What all the rhetoric about freedom and independence looks like in practice remains to be seen. Kanelos’ farewell interview with St. John’s may offer clues. He called for an environment where “intellectual exploration is the centerpiece,” and for a learning community “to allow one another to make mistakes, to explore ideas that maybe aren’t fruitful, to sometimes say things that are challenging or might offend the sensibilities of others—and then to forgive each other when we do make mistakes and to continue to move on.”
It’s a perspective about education that seems at odds with the reality that many students and faculty “don’t want their lives to be made intellectual matters,” as one professor told EdSurge recently.
As news about the proposed university spreads, some early supporters are clarifying their affiliations with it and their opinions about its strident stances.

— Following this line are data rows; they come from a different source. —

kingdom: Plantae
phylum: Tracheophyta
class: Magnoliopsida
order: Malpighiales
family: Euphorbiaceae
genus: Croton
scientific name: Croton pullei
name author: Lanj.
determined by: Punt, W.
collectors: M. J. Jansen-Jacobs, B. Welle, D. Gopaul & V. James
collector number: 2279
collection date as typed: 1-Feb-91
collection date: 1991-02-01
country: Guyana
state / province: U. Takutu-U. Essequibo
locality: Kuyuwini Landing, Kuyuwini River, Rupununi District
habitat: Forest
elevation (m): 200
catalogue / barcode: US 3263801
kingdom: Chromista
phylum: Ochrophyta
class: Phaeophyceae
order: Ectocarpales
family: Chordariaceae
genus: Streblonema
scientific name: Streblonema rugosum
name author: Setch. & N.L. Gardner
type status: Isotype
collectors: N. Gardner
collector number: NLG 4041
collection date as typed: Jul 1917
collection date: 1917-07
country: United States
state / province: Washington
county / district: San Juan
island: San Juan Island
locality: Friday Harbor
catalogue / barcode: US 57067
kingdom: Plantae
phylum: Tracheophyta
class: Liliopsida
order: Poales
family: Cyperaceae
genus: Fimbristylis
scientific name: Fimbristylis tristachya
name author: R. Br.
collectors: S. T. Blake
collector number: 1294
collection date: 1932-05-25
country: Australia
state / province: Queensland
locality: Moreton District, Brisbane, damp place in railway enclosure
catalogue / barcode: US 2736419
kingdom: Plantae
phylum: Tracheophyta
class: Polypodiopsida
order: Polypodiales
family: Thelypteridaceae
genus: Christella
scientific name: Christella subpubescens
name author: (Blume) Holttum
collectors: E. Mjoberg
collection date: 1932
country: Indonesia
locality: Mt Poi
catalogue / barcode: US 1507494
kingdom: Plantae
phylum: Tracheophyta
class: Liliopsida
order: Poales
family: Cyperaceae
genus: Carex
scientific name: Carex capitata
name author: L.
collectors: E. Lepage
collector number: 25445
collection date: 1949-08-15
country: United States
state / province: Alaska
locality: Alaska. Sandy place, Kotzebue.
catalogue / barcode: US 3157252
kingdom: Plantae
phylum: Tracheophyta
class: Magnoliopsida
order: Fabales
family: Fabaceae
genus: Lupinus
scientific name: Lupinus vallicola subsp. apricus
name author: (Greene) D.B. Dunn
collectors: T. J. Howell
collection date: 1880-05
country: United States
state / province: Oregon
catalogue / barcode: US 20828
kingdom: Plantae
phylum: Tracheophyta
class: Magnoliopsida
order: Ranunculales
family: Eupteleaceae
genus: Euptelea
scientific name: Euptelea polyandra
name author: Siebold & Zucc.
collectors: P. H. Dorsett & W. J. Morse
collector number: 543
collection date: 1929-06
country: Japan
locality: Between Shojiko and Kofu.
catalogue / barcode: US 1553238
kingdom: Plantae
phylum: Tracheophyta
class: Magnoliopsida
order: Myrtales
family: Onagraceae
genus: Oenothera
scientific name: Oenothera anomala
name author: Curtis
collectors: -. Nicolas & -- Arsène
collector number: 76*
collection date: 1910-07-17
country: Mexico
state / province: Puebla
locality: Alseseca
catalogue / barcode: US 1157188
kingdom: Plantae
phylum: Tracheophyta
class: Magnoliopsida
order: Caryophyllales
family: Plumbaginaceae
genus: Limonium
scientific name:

For example, one person listed as an advisor to the University of Austin is longtime college president Gordon Gee, who these days leads West Virginia University. But he sent an email to faculty, staff and students at West Virginia U. on Monday distancing himself from the premise of the upstart university.
“Serving in an advisory capacity does not mean I believe or agree with everything that other advisors may share,” he wrote. “I do not agree other universities are no longer seeking the truth nor do I feel that higher education is irreparably broken. I do not believe that to be the case at West Virginia University.”
Another advisor, Jonathan Haidt, a longtime advocate for viewpoint diversity at universities, expressed his firm endorsement for UATX in a tweet on Monday. Haidt runs a group called Heterodox Academy, of which Kanelos is a member.
The University of Austin did not reply to immediate request for comment.